Cuando se despertó por tercera vez, Marta cubría la mesa con una especie mantel. La luz del día asomaba por los intersticios de la ventana y de la puerta. Sobre la mesa había dos velas sin encender, puestas sobre platos.

—Son las únicas que nos quedan, padre —dijo Marta.

El padre Rivas seguía durmiendo, encogido como un feto.

—Padre —repitió Marta.

León, Pablo, Aquino fueron despertando uno tras otro al nuevo día a medida que Marta los llamaba.

—¿Qué hora es?

—¿Qué?

—¿Qué has dicho antes?

—No hay bastantes velas, padre.

—Las velas no importan, Marta. No te preocupes por esos detalles.

—La camisa todavía está húmeda. Te morirás de un resfriado.

—Eso lo dudo —contestó el padre Rivas.

Marta refunfuñó mientras depositaba en la mesa un frasco de medicina lleno de vino, una calabaza de mate que haría las veces de cáliz, un trapo de fregar que se emplearía como servilleta.

—Lástima que no sea como yo hubiera querido —se quejó. Puso sobre la mesa un misal abierto que había perdido las tapas.

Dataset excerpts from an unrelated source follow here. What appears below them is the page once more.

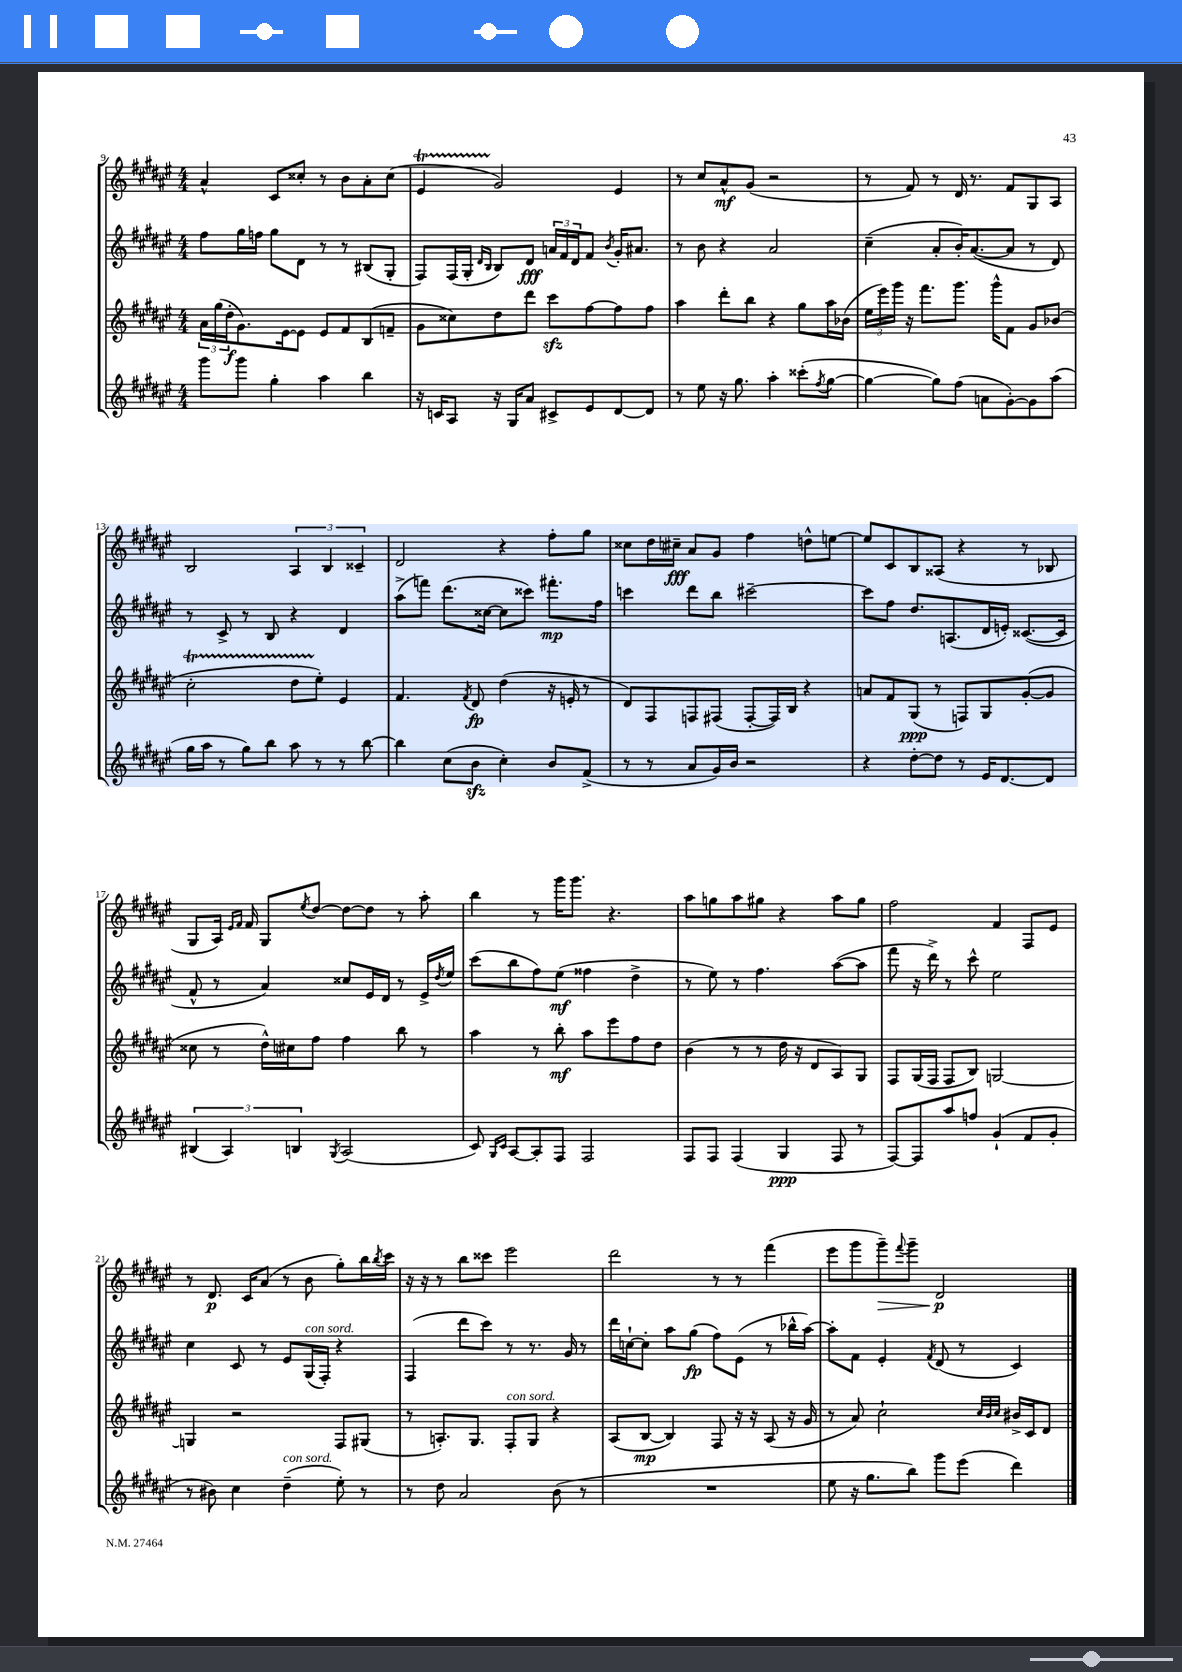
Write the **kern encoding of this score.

**kern	**kern	**kern	**kern
*staff4	*staff3	*staff2	*staff1
*clefG2	*clefG2	*clefG2	*clefG2
*k[f#c#g#d#a#e#]	*k[f#c#g#d#a#e#]	*k[f#c#g#d#a#e#]	*k[f#c#g#d#a#e#]
*M4/4	*M4/4	*M4/4	*M4/4
8ggg#\L	24a#\LL	8ff#\L	4a#^^/
.	(24gg#\	.	.
.	24dd#'\J	.	.
8ggg#\J	8.g#\)	16gg#\L	.
.	.	16ff\JJ	.
4gg#'\	.	8gg#\L	8c#/L
.	[16e#\k	.	.
.	8e#\]J	8d#\J	8cc##'/J
4aa#\	8e#/L	8r	8r
.	8f#/	8r	8b\L
4bb\	(8B/	(8B#/L	8a#'\
.	8f~/J	8G#'/J	(8cc##\J
=	=	=	=
16r	8g#\L	8F#/L)	4e#/
16c/LK	.	.	.
8A#/J	8cc##\)	(16F#/L	.
.	.	16G#'/JJ	.
.	.	16qqd#/LL	.
.	.	16qqB/JJ	.
16r	8dd#\	8B/L)	2g#/)
16G#/LK	.	.	.
8a#/J	8ddd#\J	8d#/J	.
8c#^/L	8ccc#\L	24a/LL	.
.	.	24f#/	.
.	.	24d#/J	.
8e#/	[8ff#\	8f#/J	.
.	.	8qb/	.
[8d#/	8ff#\]	16g#'/LK	4e#/
.	.	8.a#/J	.
8d#/]J	8ff#\J	.	.
=	=	=	=
8r	4aa#\	8r	8r
8ee#\	.	8b\	8cc#/L
16r	8ddd#'\L	4r	8a#^^/
8.gg#\	.	.	.
.	8bb\J	.	(8g#/J
4aa#'\	4r	2a#/	2r
(8ccc##'\L	8gg#\L	.	.
8qff#/	.	.	.
[8gg#\J	16aa#\L	.	.
.	(16b-\JJ	.	.
=	=	=	=
4gg#\_	24ee#\LL	(4cc#~\	8r
.	24eee#\)	.	.
.	24ggg#\JJ	.	.
.	16r	.	8f#/)
.	8.fff#\L	.	.
8gg#\]L)	.	8a#'/L	8r
(8ff#\J	8.ggg#\J	16b'/K)	16d#/
.	.	([8.a#/	8.r
8a\L	.	.	.
.	16ggg#^^\LK	.	.
[8g#'\)	8f#\J	8a#/]J	8f#/L
8g#\]	8g#/L	8r	8G#/
(8aa#\J	(8b-/J	8d#/)	8A#/J
=	=	=	=
16gg#\LL	2cc#'\	8r	2B/
16aa#\JJ	.	.	.
8r	.	8c#^/	.
8gg#\L)	.	8r	.
8bb\J	.	8B/	.
8aa#\	8dd#\L	4r	6A#/
8r	8ee#'\J)	.	.
.	.	.	6B/
8r	4e#/	4d#/	.
.	.	.	6c##~/
[8bb\	.	.	.
=	=	=	=
4bb\]	4.f#/	(8aa#^\L	2d#/
.	.	8fff\J)	.
(8cc#\L	.	(8.ddd#\L	.
.	8qf#/	.	.
8b\J	8d#/	.	.
.	.	[16cc##\Jk	.
4cc#'\)	(4dd#\	8cc##\]L	4r
.	.	8ccc##\J)	.
8b/L	16r	8.fff#'\L	8ff#'\L
.	16e'/	.	.
(8f#^/J	8r	.	8gg#\J
.	.	16ff#\Jk	.
=	=	=	=
8r	8d#/L)	4ccc\	8cc##\L
8r	8F#/	.	16dd#\L
.	.	.	16cc#~\JJ
8a#/L	8F/	8ddd#\L	8a#/L
16g#/L)	(8F#/J	8bb\J	8g#/J
16b/JJ	.	.	.
2r	[8F#'/L	[2ccc#~\	4ff#\
.	16F#/]L)	.	.
.	16B/JJ	.	.
.	4r	.	8dd^^\L
.	.	.	[8ee\J
=	=	=	=
4r	8a/L	8ccc#\]L	8ee/]L
.	8f#/	8ff#\J	8c#/
[8dd#'\L	(8G#/J	8.dd#/L	8B/
8dd#\]J	8r	.	(8A##/J
.	.	(8.A/	.
8r	8F/L)	.	4r
16e#/LK	8G#/	16d#/L	.
[8.d#/	.	16e'/JJ)	.
.	([8g#'/	([8.c##/L	8r
8d#/]J	8g#/]J	.	8B-/
.	.	16c##/]Jk	.
=	=	=	=
(6B#/	8cc##\	8f#^^/	8G#/L
.	8r	8r	16A#/Jk)
6A#/)	.	.	.
.	.	.	16qqe#/LL
.	.	.	16qqf#/JJ
.	.	.	16f#/
.	16dd#^^\LL)	4a#/)	8G#/L
.	16cc#\J	.	.
6B/	.	.	.
.	.	.	8qee#/
.	8ff#\J	.	[8dd#/J
8qG#/	.	.	.
(2A#/	4ff#\	8cc##/L	8dd#\_L
.	.	16e#/L	8dd#\]J
.	.	16d#/JJ	.
.	8bb\	8r	8r
.	8r	16e#^/LL	8aa#'\
.	.	8qdd#/	.
.	.	16ee#/JJ	.
=	=	=	=
8c#/)	4aa#\	(8ccc#\L	4bb\
16qqG#/LL	.	.	.
16qqc#/JJ	.	.	.
[8A#/L	.	8bb\	.
8A#'/]	8r	8ff#\)	8r
8F#/J	8bb'\	(8ee#\J	16ggg#\LK
.	.	.	8.ggg#\J
2F#/	8aa#\L	4ff##\	.
.	8eee#\	.	4.r
.	8ff#\	4dd#^\	.
.	8dd#\J	.	.
=	=	=	=
8F#/L	(4b\	8r	8aa#\L
8F#/J	.	8ee#\)	8gg\
(4F#/	8r	8r	8aa#\
.	8r	4.ff#\	8gg#\J
4G#/	16dd#\	.	4r
.	16r	.	.
.	8d#/L	.	.
8F#/	8A#/)	([8aa#\L	8aa#\L
8r	8G#/J	8aa#\]J	8gg#\J
=	=	=	=
[8F#/L)	8F#/L	8fff#\	2ff#\
8F#/]	(16G#/L	16r	.
.	16F#/JJ	16ddd#^\)	.
8aa#/	8F#/L	8r	.
8ff/J	8B/J)	8ccc#^^\	.
(4g#`/	[2G/	2ee#\	4f#/
8f#/L	.	.	8F#/L
8g#'/J	.	.	8e#/J
=	=	=	=
8r	4G/]	4cc#\	8r
8b#\)	.	.	8.d#/
4cc#\	2r	8c#/	.
.	.	.	16c#/LK
.	.	8r	(8a#/J
(4dd#~\	.	8e#/L	8r
.	.	(16G#/L	8b\
.	.	16F#'/JJ)	.
8ee#'\)	8F#/L	4r	8gg#'\L)
8r	(8G#/J	.	16bb\L
.	.	.	8qbb/
.	.	.	16ccc#\JJ
=	=	=	=
8r	8r	(4F#/	16r
.	.	.	16r
8dd#\	8.A'/L)	.	8r
2a#/	.	8ddd#\L	8bb\L
.	8.G#/J	.	.
.	.	8ccc#\J)	8ccc##\J
.	8F#'/L	8r	2eee#\
.	8G#/J	8.r	.
(8b\	4r	.	.
.	.	16g#/	.
8r	.	8r	.
=	=	=	=
1r	(8A#/L	16ddd#\LL	2ddd#\
.	.	[16cc`\J	.
.	[8B/J	8cc'\]J	.
.	4B/])	8aa#\L	.
.	.	(8gg#\J	.
.	8F#/	8ff#\L)	8r
.	16r	(8e#\J	8r
.	16r	.	.
.	(8A#/	8r	(4fff#\
.	16r	16bb-^^\LL	.
.	16g#/	[16aa#\JJ)	.
=	=	=	=
8ee#\	8r	8aa#'\]L	8eee#\L
16r	8a#/)	8f#\J	8ggg#\
8.gg#\L	.	.	.
.	2cc#`\	4e#'/	8ggg#~\)
.	.	.	8qqfff#/
8bb\J)	.	.	8ggg#~\J
.	.	8qf#/	.
8ggg#\L	.	(8d#/	2d#/
(8eee#\J	.	8r	.
.	32qqcc#/LLL	.	.
.	32qqb/	.	.
.	32qqcc#/JJJ	.	.
4ddd#\)	16b#^/LL	4c#/)	.
.	16c#/J	.	.
.	8d#/J	.	.
==	==	==	==
*-	*-	*-	*-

—¿Qué domingo es éste, padre? —preguntó, pasando las hojas del misal—. ¿Es el vigésimo quinto domingo después de Pentecostés o el vigésimo sexto? ¿O es el domingo de Adviento?

—No tengo la menor idea —dijo el padre Rivas.

—Entonces, ¿cómo puedo encontrar el Evangelio y la Epístola?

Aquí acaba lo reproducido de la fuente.